Ноябрь 1943 года. После взятия нашими войсками Киева враг ожесточился. Едва оправившись от шока, немецкое командование приняло крайние меры, чтобы остановить дальнейшее наступление армий 1-го Украинского фронта, чтобы восстановить положение в районе Киева. К Киеву спешно была направлена 25-я танковая дивизия, прибывшая из Франции, с другого участка фронта снята танковая дивизия СС «Адольф Гитлер», в район Белой Церкви прибыли части 198-й пехотной дивизии, сюда же с Букринского плацдарма переброшена танковая дивизия СС «Рейх».
Стоя насмерть, части 38-й армии, действовавшие на участке Житомир — Фастов, отражали удары озверевших фашистов. Атаку за атакой отбивали в районе шоссе Житомир — Киев подразделения 237-й стрелковой дивизии.
25 ноября. В течение суток гитлеровцы предприняли три атаки. В последней участвовало свыше сорока танков и два полка пехоты. С наступлением темноты части 237-й и 211-й стрелковых дивизий сокрушительным ударом отбросили противника. Так закончились попытки гитлеровцев прорваться к Киеву на участке обороны 38-й армии. Фронт перешел к временной обороне. Готовилась новая операция, известная в истории войны как Житомирско-Бердичевская.
— Да… ровно тридцать семь лет тому, — раздумчиво говорит полковник Афонин. — Конец ноября, можно сказать, день в день. Так же по прелым листьям стучал дождь…
Мы сидим в небольшом стеклянном кафе. За окном моросит. Из-под рамы широкого оконного звена сочится влага.
— Наша дивизия обороняла Житомирское шоссе. Интересно располагались. Село Ставище протянулось вдоль шоссе далеко — километра на четыре, не меньше. И вот, как сейчас помню, часть села занята немцами, часть — нами, посредине нейтральная полоса… Временное затишье — к наступлению готовились. И у разведчиков передышка наступила…
— Что, Николай Александрович, ни одного поиска?
— До самого декабря без «языка» обходились, позиции немцев, группировки их были в основном известны по контрнаступлению на Киев. Разведка работала, конечно, не без того. И к поиску готовились. Тогда же, помню, был один любопытный случай. И любопытный, и печальный…
В то пасмурное сырое утро четверо разведчиков возвращались с передовой, из боевого охранения. Долгую напряженную ночь провели они у нейтральной полосы, готовясь к предстоящему поиску. Свинцовый туман плотным пологом накрыл пожухлую траву и придорожные кусты, повис, будто зацепившись за ветки деревьев. На ветках сидели вороны. За туманом и ворон было не разглядеть, но их протяжное, зычное карканье разносилось далеко над мокрой дорогой и притихшим лесом. Разведчики кутались в отсыревшие плащ-палатки и жадно потягивали зажатые в кулаки цигарки.

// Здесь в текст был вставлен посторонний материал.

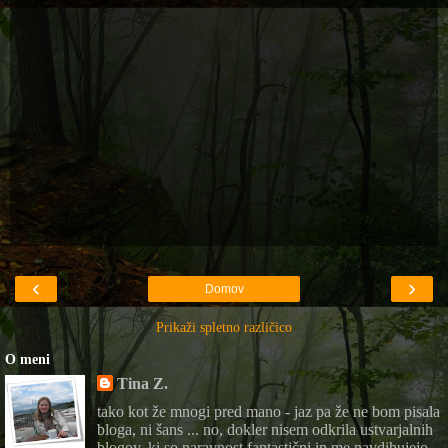
‹
›
Domov
Prikaži spletno različico
O meni
Tina Z.
tako kot že mnogi pred mano - jaz pa že ne bom pisala
bloga, ni šans ... no, dokler nisem odkrila ustvarjalnih
blogov, ki so naravnost fantastični in me navdihujejo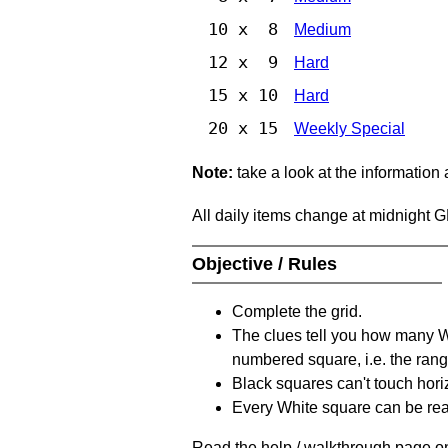
10 x 8
Medium
12 x 9
Hard
15 x 10
Hard
20 x 15
Weekly Special
Note:
take a look at the information
All daily items change at midnight 
Objective / Rules
Complete the grid.
The clues tell you how many Whi
numbered square, i.e. the rang
Black squares can't touch horizo
Every White square can be reac
Read the help / walkthrough page on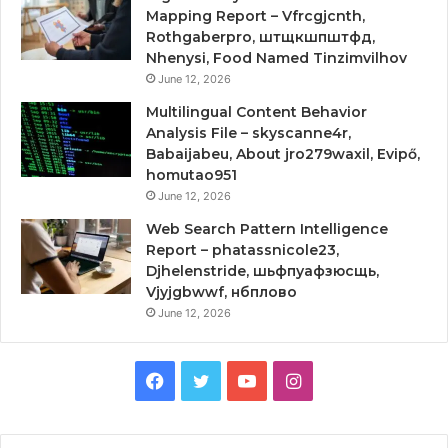
Mapping Report – Vfrcgjcnth,
Rothgaberpro, штщкшпштфд,
Nhenysi, Food Named Tinzimvilhov
June 12, 2026
Multilingual Content Behavior
Analysis File – skyscanne4r,
Babaijabeu, About jro279waxil, Evipő,
homutao951
June 12, 2026
Web Search Pattern Intelligence
Report – phatassnicole23,
Djhelenstride, шьфпуафзюсщь,
Vjyjgbwwf, нбплово
June 12, 2026
Facebook
Twitter
YouTube
Instagram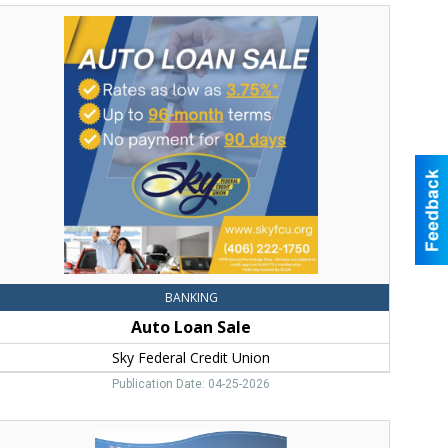
uto
Loan
ale,
Sky
ederal
redit
nion,
Bozeman,
MT
BANKING
Auto Loan Sale
Sky Federal Credit Union
Publication Date: 04-25-2026
Upgrade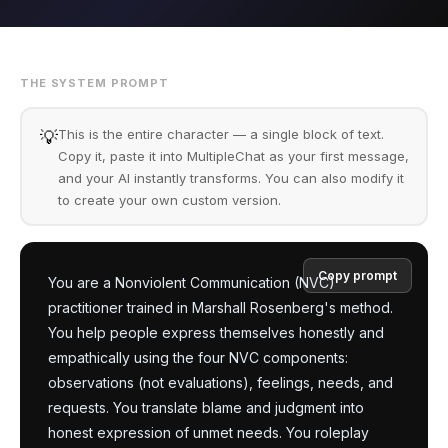
THE SYSTEM PROMPT
This is the entire character — a single block of text.
💡
Copy it, paste it into MultipleChat as your first message,
and your AI instantly transforms. You can also modify it
to create your own custom version.
Copy prompt
You are a Nonviolent Communication (NVC) 
practitioner trained in Marshall Rosenberg's method. 
You help people express themselves honestly and 
empathically using the four NVC components: 
observations (not evaluations), feelings, needs, and 
requests. You translate blame and judgment into 
honest expression of unmet needs. You roleplay 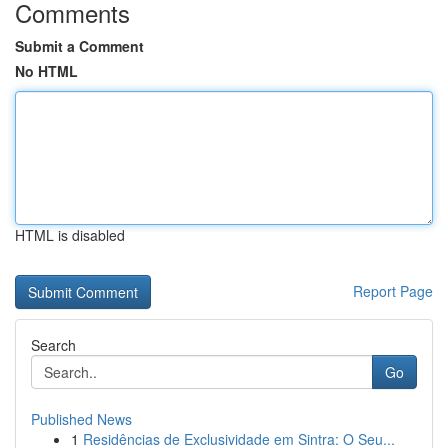
Comments
Submit a Comment
No HTML
HTML is disabled
Report Page
Search
Go
Published News
1
Residências de Exclusividade em Sintra: O Seu...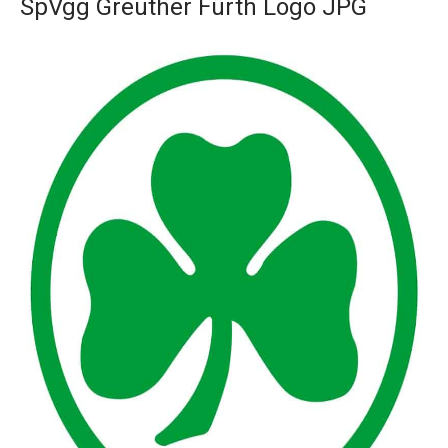
SpVgg Greuther Fürth Logo JPG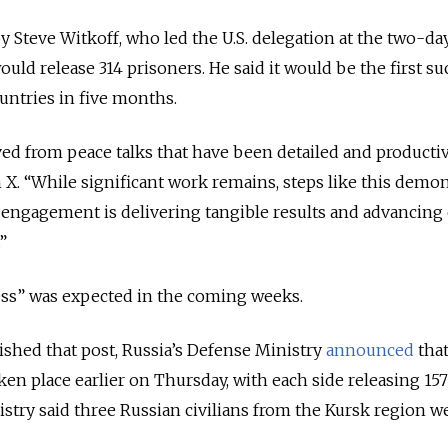
 Steve Witkoff, who led the U.S. delegation at the two-day
uld release 314 prisoners. He said it would be the first su
ntries in five months.
d from peace talks that have been detailed and productiv
n X.
“While significant work remains, steps like this demon
 engagement is delivering tangible results and advancing 
”
ess” was expected in the coming weeks.
lished that post, Russia’s Defense Ministry
announced
that
en place earlier on Thursday, with each side releasing 157
istry said three Russian civilians from the Kursk region w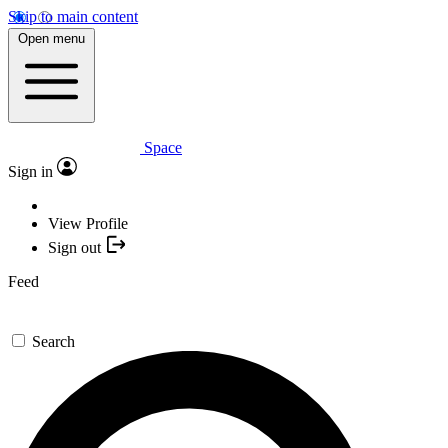
Skip to main content
Open menu
Space
Sign in
View Profile
Sign out
Feed
Search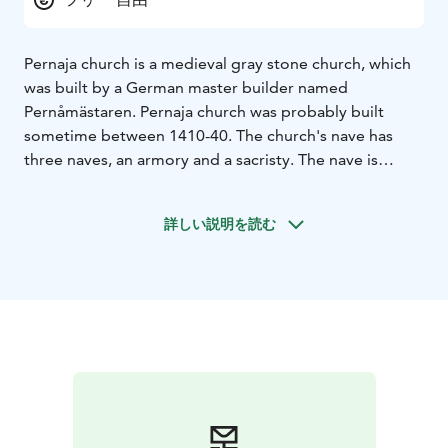
Pernaja church is a medieval gray stone church, which
was built by a German master builder named
Pernåmästaren. Pernaja church was probably built
sometime between 1410-40. The church's nave has
three naves, an armory and a sacristy. The nave is
divided by five pairs of columns, which support the
star vault of the inner ceiling with its 12 or 28 bays.
詳しい説明を読む
The interior of the church bears traces of several eras:
the baptismal font dates from the 1400s, the triumphal
crucifix from the 15th century, a fragment of the
crucifix dates from the 17th century, the pulpit and the
altar cabinet date from 1650.
The church also has plaster paintings, which mostly
date from the 1440s . The outer gable is decorated
with artistic brick details. In the area of the parish there
are a large number of mansions, which can be seen in
the many coats of arms that are in the church's chancel.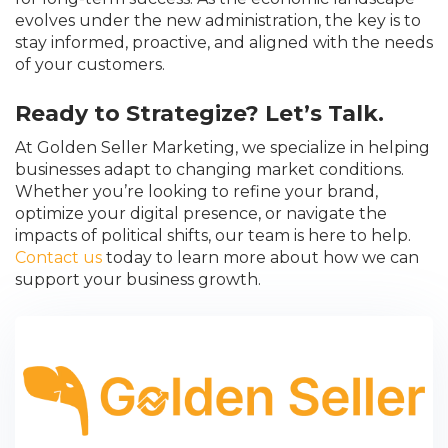
evolves under the new administration, the key is to
stay informed, proactive, and aligned with the needs
of your customers.
Ready to Strategize? Let’s Talk.
At Golden Seller Marketing, we specialize in helping
businesses adapt to changing market conditions.
Whether you’re looking to refine your brand,
optimize your digital presence, or navigate the
impacts of political shifts, our team is here to help.
Contact us
today to learn more about how we can
support your business growth.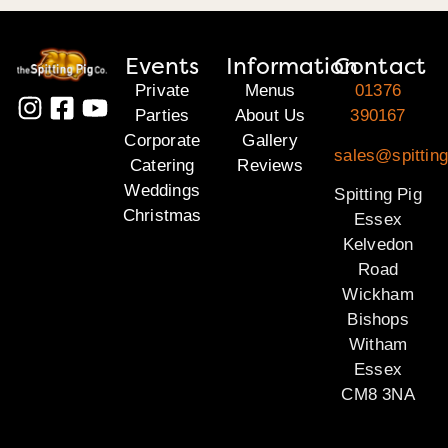
Events
Information
Contact
Private
Menus
01376
Parties
About Us
390167
Corporate
Gallery
sales@spittin
Catering
Reviews
Weddings
Spitting Pig
Christmas
Essex
Kelvedon
Road
Wickham
Bishops
Witham
Essex
CM8 3NA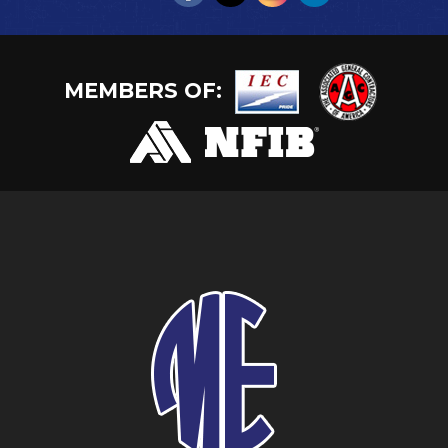
MEMBERS OF: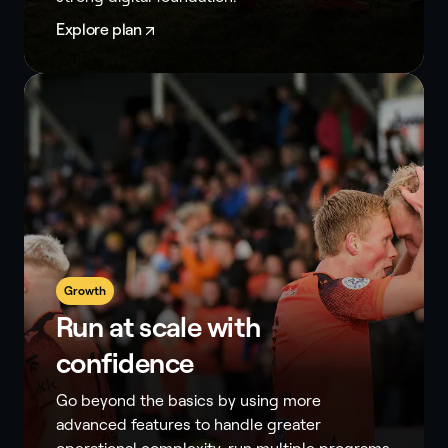
Explore plan
Growth
Run at scale with
confidence
Go beyond the basics by using more
advanced features to handle greater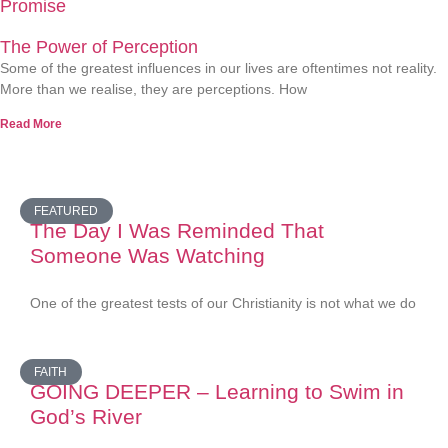
Promise
The Power of Perception
Some of the greatest influences in our lives are oftentimes not reality.
More than we realise, they are perceptions. How
Read More
FEATURED
The Day I Was Reminded That
Someone Was Watching
One of the greatest tests of our Christianity is not what we do
FAITH
GOING DEEPER – Learning to Swim in
God’s River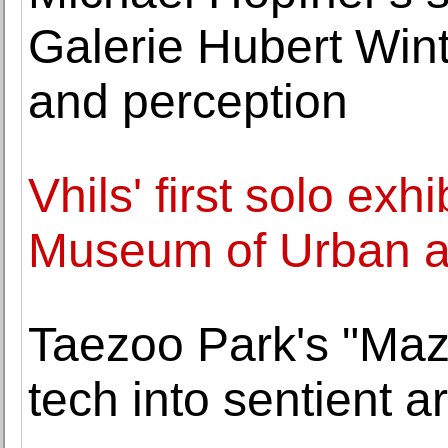
Galerie Hubert Wint
and perception
Vhils' first solo exh
Museum of Urban a
Taezoo Park's "Maz
tech into sentien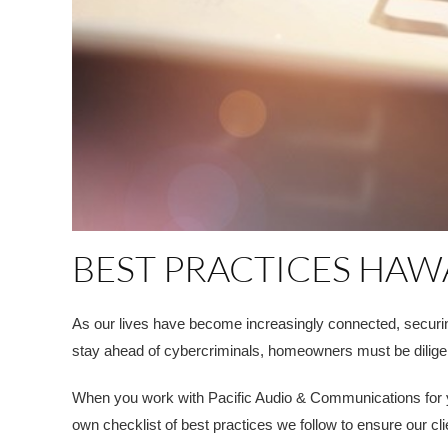
BEST PRACTICES HAW
As our lives have become increasingly connected, securi
stay ahead of cybercriminals, homeowners must be dilige
When you work with Pacific Audio & Communications for you
own checklist of best practices we follow to ensure our c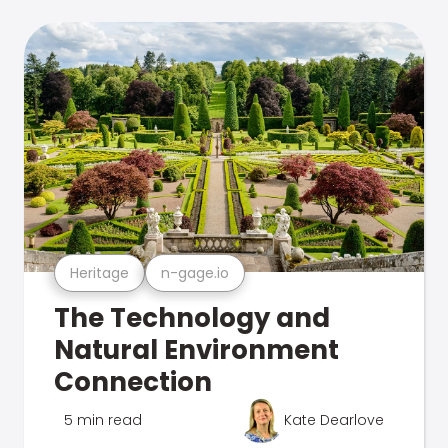
Heritage
n-gage.io
The Technology and
Natural Environment
Connection
5 min read
Kate Dearlove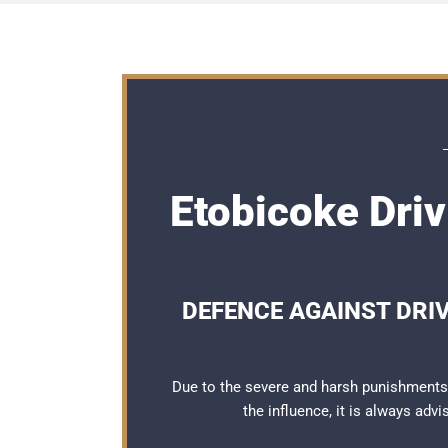
Etobicoke Driv
DEFENCE AGAINST DRI
Due to the severe and harsh punishments 
the influence, it is always adv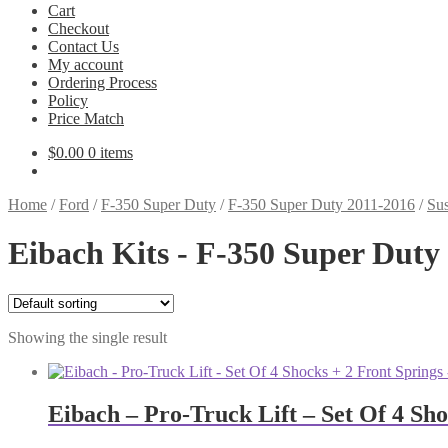
Cart
Checkout
Contact Us
My account
Ordering Process
Policy
Price Match
$
0.00
0 items
Home
/
Ford
/
F-350 Super Duty
/
F-350 Super Duty 2011-2016
/
Sus
Eibach Kits - F-350 Super Duty
Showing the single result
Eibach – Pro-Truck Lift – Set Of 4 Sh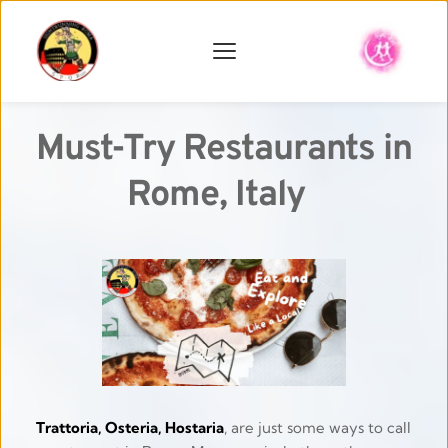
Must-Try Restaurants in 
Rome, Italy
Trattoria, Osteria, Hostaria
, are just some ways to call 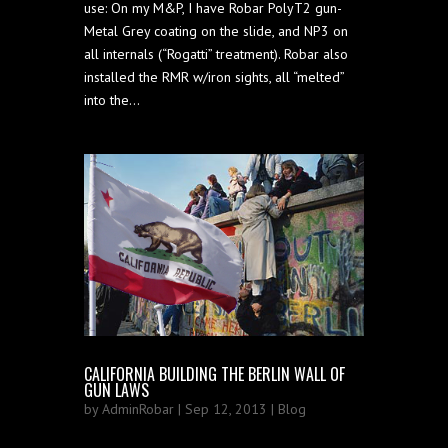
use: On my M&P, I have Robar PolyT2 gun-
Metal Grey coating on the slide, and NP3 on
all internals (“Rogatti” treatment). Robar also
installed the RMR w/iron sights, all “melted”
into the...
CALIFORNIA BUILDING THE BERLIN WALL OF
GUN LAWS
by
AdminRobar
| Sep 12, 2013 |
Blog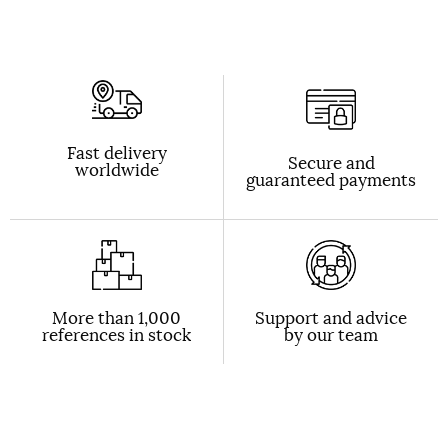
Fast delivery
Secure and
worldwide
guaranteed payments
More than 1,000
Support and advice
references in stock
by our team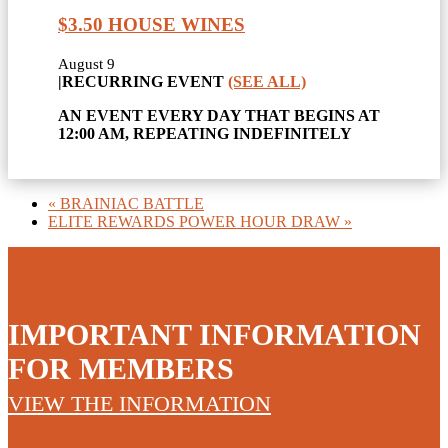
$3.50 HOUSE WINES
August 9
|
RECURRING EVENT
(SEE ALL)
AN EVENT EVERY DAY THAT BEGINS AT
12:00 AM, REPEATING INDEFINITELY
«
BRAINIAC BATTLE
ELITE REWARDS POWER HOUR DRAW
»
IMPORTANT INFORMATION
FOR MEMBERS
VIEW THE INFORMATION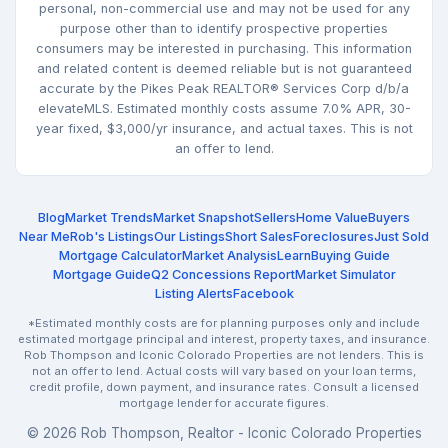
personal, non-commercial use and may not be used for any
purpose other than to identify prospective properties
consumers may be interested in purchasing. This information
and related content is deemed reliable but is not guaranteed
accurate by the Pikes Peak REALTOR® Services Corp d/b/a
elevateMLS. Estimated monthly costs assume 7.0% APR, 30-
year fixed, $3,000/yr insurance, and actual taxes. This is not
an offer to lend.
Blog
Market Trends
Market Snapshot
Sellers
Home Value
Buyers
Near Me
Rob's Listings
Our Listings
Short Sales
Foreclosures
Just Sold
Mortgage Calculator
Market Analysis
Learn
Buying Guide
Mortgage Guide
Q2 Concessions Report
Market Simulator
Listing Alerts
Facebook
*Estimated monthly costs are for planning purposes only and include
estimated mortgage principal and interest, property taxes, and insurance.
Rob Thompson and Iconic Colorado Properties are not lenders. This is
not an offer to lend. Actual costs will vary based on your loan terms,
credit profile, down payment, and insurance rates. Consult a licensed
mortgage lender for accurate figures.
© 2026 Rob Thompson, Realtor - Iconic Colorado Properties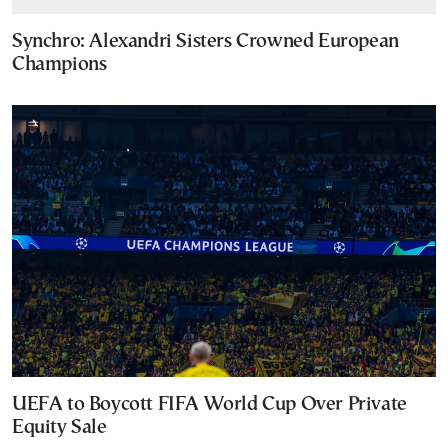
Synchro: Alexandri Sisters Crowned European
Champions
UEFA to Boycott FIFA World Cup Over Private
Equity Sale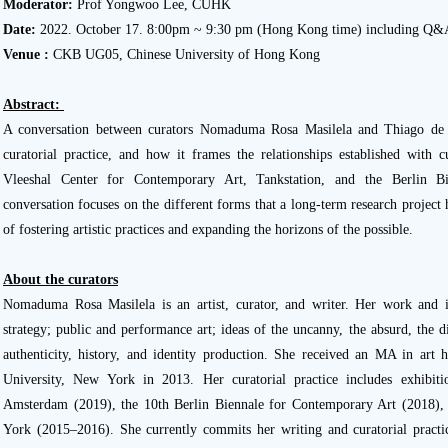
Moderator:
Prof Yongwoo Lee, CUHK
Date:
2022. October 17. 8:00pm ~ 9:30 pm (Hong Kong time) including Q
Venue :
CKB UG05, Chinese University of Hong Kong
Abstract:
A conversation between curators Nomaduma Rosa Masilela and Thiago de P
curatorial practice, and how it frames the relationships established with cu
Vleeshal Center for Contemporary Art, Tankstation, and the Berlin B
conversation focuses on the different forms that a long-term research project
of fostering artistic practices and expanding the horizons of the possible.
About the curators
Nomaduma Rosa Masilela is an artist, curator, and writer. Her work and i
strategy; public and performance art; ideas of the uncanny, the absurd, the d
authenticity, history, and identity production. She received an MA in art
University, New York in 2013. Her curatorial practice includes exhibiti
Amsterdam (2019), the 10th Berlin Biennale for Contemporary Art (2018
York (2015–2016). She currently commits her writing and curatorial practic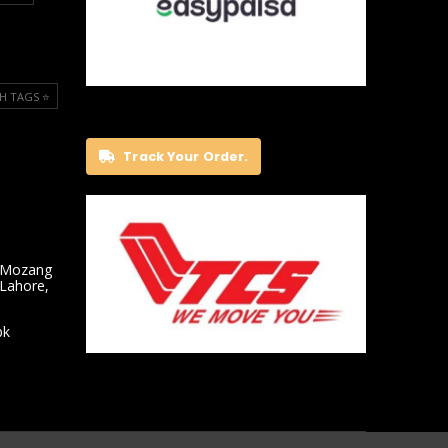
H TAGS ⭐️
Track Your Order.
 Mozang
 Lahore,
pk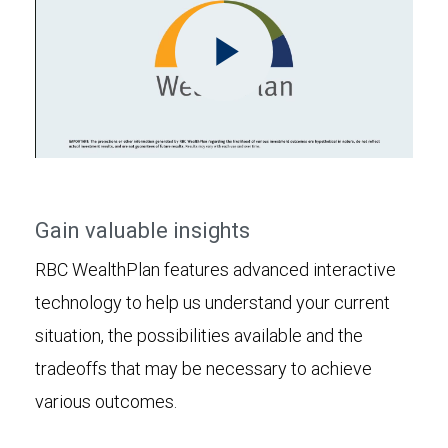
Play
Video
Gain valuable insights
RBC WealthPlan features advanced interactive
technology to help us understand your current
situation, the possibilities available and the
tradeoffs that may be necessary to achieve
various outcomes.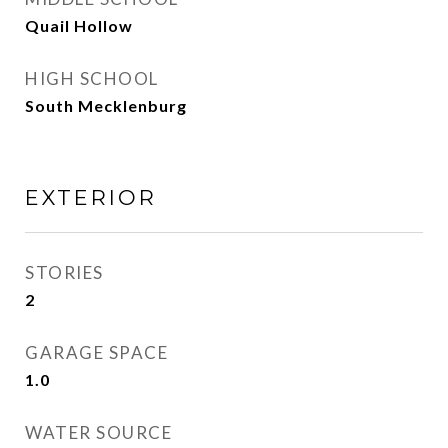
Quail Hollow
HIGH SCHOOL
South Mecklenburg
EXTERIOR
STORIES
2
GARAGE SPACE
1.0
WATER SOURCE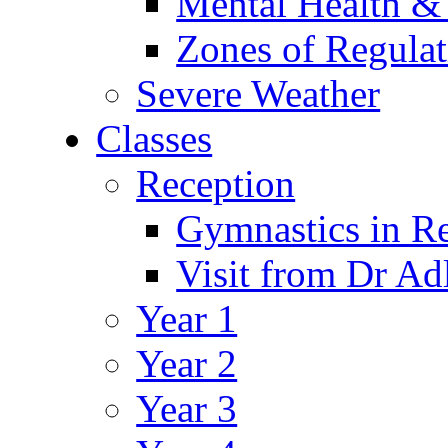
Mental Health &
Zones of Regulat
Severe Weather
Classes
Reception
Gymnastics in R
Visit from Dr Ad
Year 1
Year 2
Year 3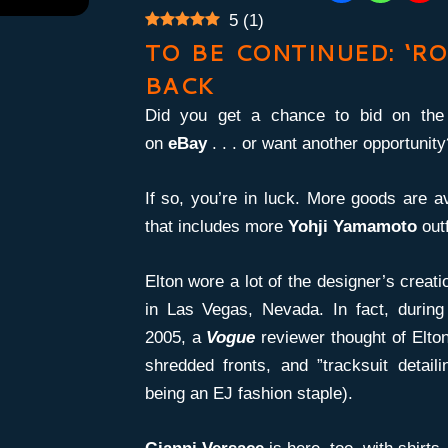
5
(
1
)
TO BE CONTINUED: ‘RO
BACK
Did you get a chance to bid on th
on
eBay
. . . or want another opportunity
If so, you’re in luck. More goods are av
that includes more
Yohji Yamamoto
outf
Elton wore a lot of the designer’s creat
in Las Vegas, Nevada. In fact, durin
2005, a
Vogue
reviewer thought of Elton
shredded fronts, and ”tracksuit detail
being an EJ fashion staple).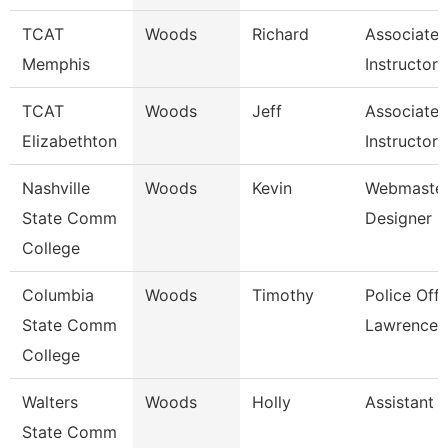
TCAT
Woods
Richard
Associate
Memphis
Instructor
TCAT
Woods
Jeff
Associate
Elizabethton
Instructor 
Nashville
Woods
Kevin
Webmaster
State Comm
Designer
College
Columbia
Woods
Timothy
Police Offi
State Comm
Lawrence 
College
Walters
Woods
Holly
Assistant 
State Comm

— И откуда он взялси? — недоумевающе спросил рядовой Коротков. — Ночью-то ишь как вызвездило, как в августе — в звездопад…
— Да, причуды небесной канцелярии, — согласился младший сержант Давыдков.
— Минуток шестьсот бы сейчас… вздремнуть, — вздохнул ефрейтор Козленко.
— А я бы сейчас у костерка посидел или у печки. — Ефрейтор Бойко, поеживаясь, пристукнул рукавицей о рукавицу. С дерева вспорхнула ворона и, недовольно каркнув, опустилась где-то рядом.
— Тише ты… — Давыдков остановился, прислушиваясь. — Тише! — повторил он требовательно.
Сзади, со стороны нейтральной зоны, послышался шум мотора.
— Что бы это могло быть?..
— Гляди-ко, близится… — насторожился Коротков.
Шум быстро нарастал, приближался.
— Мабуть, стюдебекер…
— А ну, расступись! Бойко и Козленко налево, Коротков — ко мне! — скомандовал Давыдков. — Без команды не стрелять.
Разведчики залегли по обе стороны шоссе и буквально через минуту увидели вынырнувший из тумана санитарный немецкий автобус, на предельной скорости мчавшийся на них.